§ **DATA RECORDS**:
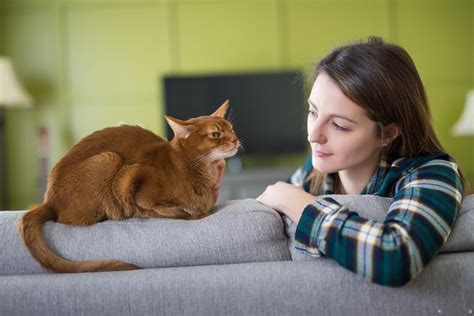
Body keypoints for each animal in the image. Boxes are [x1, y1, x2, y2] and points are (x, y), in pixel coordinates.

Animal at [16, 100, 239, 274]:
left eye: (231, 129)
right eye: (216, 134)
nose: (236, 140)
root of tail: (48, 201)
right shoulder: (133, 181)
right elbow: (172, 211)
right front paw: (193, 214)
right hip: (108, 159)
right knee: (70, 219)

§ **PROBLEM TO WORK ON**: Whichever lines of the data include the word "right", pull them out.

§ **WRITTEN ANSWER**:
right eye: (216, 134)
right shoulder: (133, 181)
right elbow: (172, 211)
right front paw: (193, 214)
right hip: (108, 159)
right knee: (70, 219)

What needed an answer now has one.